= Beginning of Section =
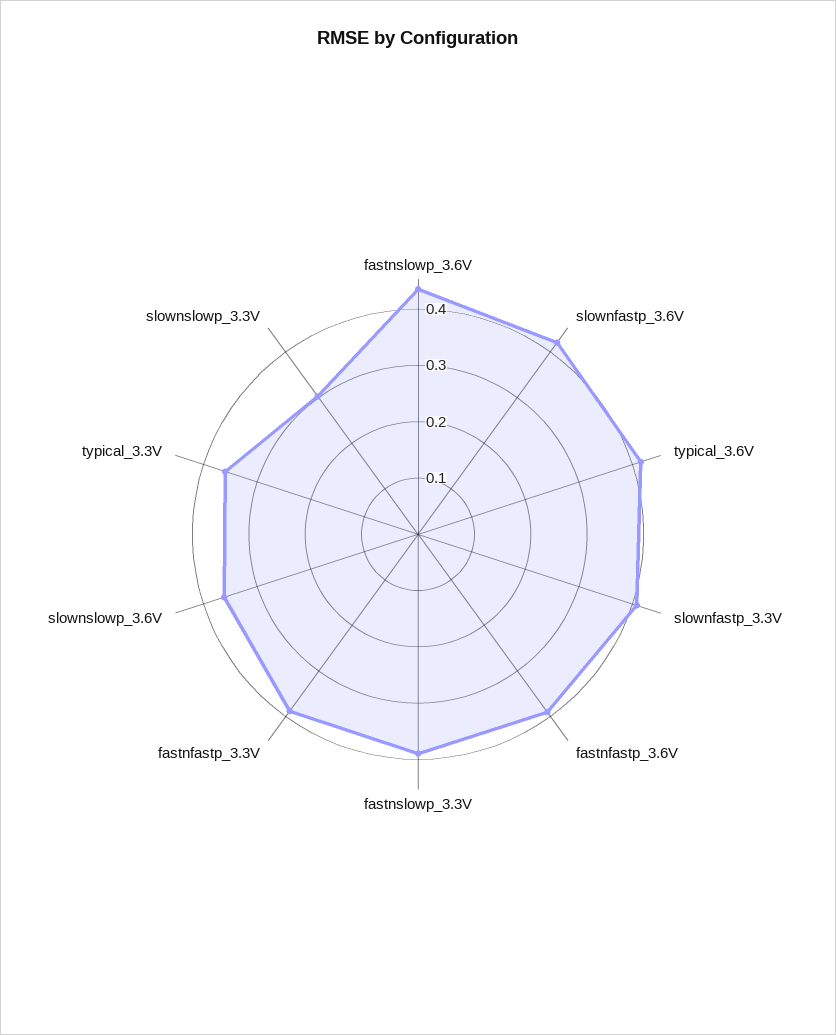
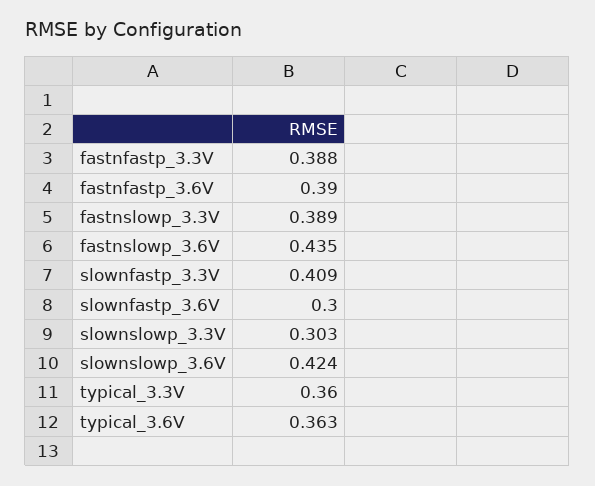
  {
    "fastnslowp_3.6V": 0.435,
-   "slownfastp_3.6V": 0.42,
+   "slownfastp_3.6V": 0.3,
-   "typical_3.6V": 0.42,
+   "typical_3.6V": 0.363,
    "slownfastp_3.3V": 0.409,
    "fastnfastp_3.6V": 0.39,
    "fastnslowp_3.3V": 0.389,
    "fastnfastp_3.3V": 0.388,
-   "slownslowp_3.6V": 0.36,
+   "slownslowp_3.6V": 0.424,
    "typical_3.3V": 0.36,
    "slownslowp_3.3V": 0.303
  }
= End of Section =
*Problem requirements*: Repeat everything in the records above exactly, except the pictures.

*Output for this exercise*:
  {
    "fastnslowp_3.6V": 0.435,
-   "slownfastp_3.6V": 0.42,
+   "slownfastp_3.6V": 0.3,
-   "typical_3.6V": 0.42,
+   "typical_3.6V": 0.363,
    "slownfastp_3.3V": 0.409,
    "fastnfastp_3.6V": 0.39,
    "fastnslowp_3.3V": 0.389,
    "fastnfastp_3.3V": 0.388,
-   "slownslowp_3.6V": 0.36,
+   "slownslowp_3.6V": 0.424,
    "typical_3.3V": 0.36,
    "slownslowp_3.3V": 0.303
  }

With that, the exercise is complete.